# Yao Ming SUCKS



## Balla123456789 (Jul 15, 2002)

HE SUCKS BAD HE REALLy dOES


----------



## Shadows (Jun 8, 2002)

It's a good idea to actually have supporting reasons why you feel "Yao Ming Sucks" rather then putting down a bogus thread like this.

Believe it or not if you started a thread with an educated post rather then this you might actually get some answers!!!


----------



## truebluefan (May 27, 2002)

i agree shadows!

Dont just say ming sucks!
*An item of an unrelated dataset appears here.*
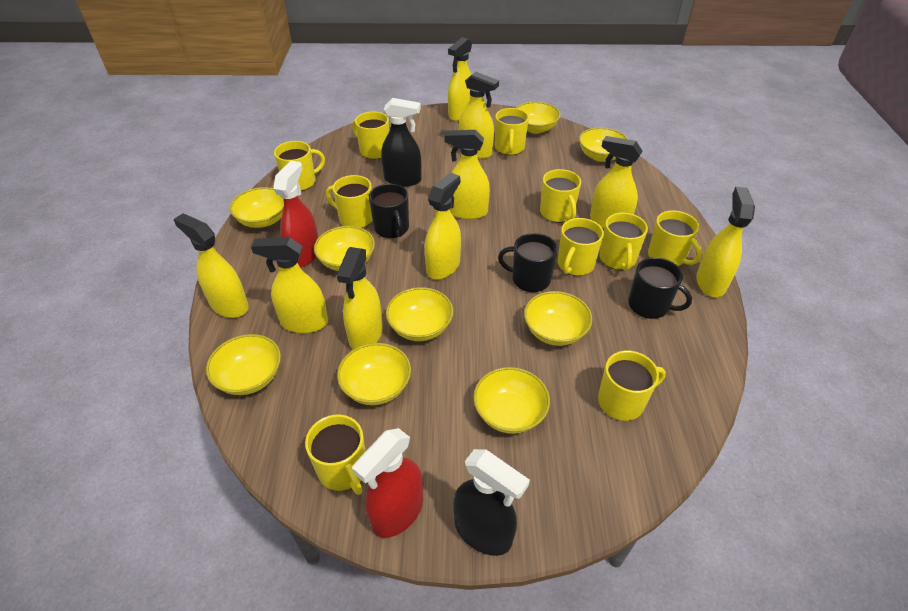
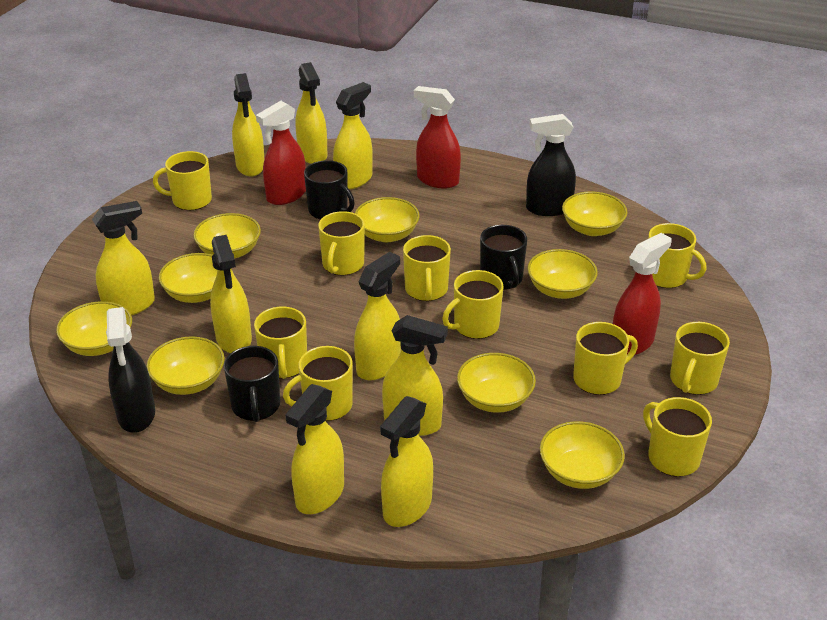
red spray bottle: [273,161,318,267] [352,428,423,538] = 2 -> [256,101,306,205] [414,86,461,189] [613,233,671,355] = 3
Give proof and that might open up more debate.


----------



## groovehouse (May 21, 2002)

> Originally posted by <b>Balla123456789</b>!
> HE SUCKS *** HE REALLy dOES :rocket:


----------



## Hollis (Jun 4, 2002)

Yeah, I'm sure you would suck too if you played year-round, just getting used to this style of play, and barely speak English or understand half the things your coach says....


----------



## Petey (Aug 23, 2002)

I would still be jet lagged, but that is me.

-Petey


----------



## groovehouse (May 21, 2002)




----------



## groovehouse (May 21, 2002)




----------



## Petey (Aug 23, 2002)

Haha, you can tell groovehouse is loving this.

-Petey


----------



## HBM (Oct 17, 2002)

I wouldn't mind dropping 30/16 and sucking like that


----------



## Ron (May 8, 2002)

I saw him play against the Lakers the other night; he was *most impressive*. I found myself rooting for him against my own team! :laugh:

But to pour in 30 and with 16 rebounds tonight...WOW! If he keeps it up, he might make the all-star game! :yes:


----------



## groovehouse (May 21, 2002)




----------



## Dragnsmke1 (Jul 29, 2002)

> Originally posted by <b>Ron</b>!
> I saw him play against the Lakers the other night; he was *most impressive*. I found myself rooting for him against my own team! :laugh:
> 
> But to pour in 30 and with 16 rebounds tonight...WOW! If he keeps it up, he might make the all-star game! :yes:


Hell deserve it too. I know Im changing my vote per day from Kandi to Ming. Geez he singlehandedly kept houston in the game against Dallas.


----------



## groovehouse (May 21, 2002)




----------



## <<<D>>> (Jul 15, 2002)

This thread might of been started a little too early. Yao was a bit dissapointing in the begining, but I know you guys knew it was just a matter of time until he gets it down and he's still hasn't started yet either. Should be exciting and fun to watch this player for many years.


----------



## LoaKhoet (Aug 20, 2002)

YAO IS GOING TO BE AWESOME. HE WILL LEAD THE LEAGUE IN "FG" FOR YEARS TO COME. HE WILL PROBABLY TAKE A FEW SCORING TROPHIES IN HIS CAREER TOO. THE GUY IS GOING TO BE A GOOD ONE. SO FAR, HE IS BETTER THAN BOTH NOWITSKI AND GARNETT ALREADY WHEN THEY FIRST CAME IN THIS LEAGUE. HE CAN SCORE IN ABUNDANCE. TRADE HIM TO OUR TEAM, THE BULLS, IF YOU GUYS DONT' WANT HIM. JKRAUZ PROBABLY WOULDN'T MIND USING ONE OF THEIR 2 HSCHOOLERS AND ANOTHER PLAYER FOR MING. BUT WHY WOULD THE ROCKETS WANT TO DO IT? THEY ARE HAVING THE REAL CENTER. HE WILL BE BETTER THAN THE KANDI MAN NEXT YEAR. PROBABLY WOULD BE THE 2ND BEST CENTER IN THE WORLD BEHIND SHAQ. PERIOD!!


----------



## Kyakko (Aug 14, 2002)

You guys are judging him wayyy too early based on just 11 games. I was thinking that he wouldn't meet half of the hype this year, but he did. However, he's going to have nights where he doesn't do well along with nights where he just dominates. Most people don't mention that he's still a rookie so his game is not going to be consistant as he goes through the learning curve. I gotta say though.. he's a damn fast learner.


----------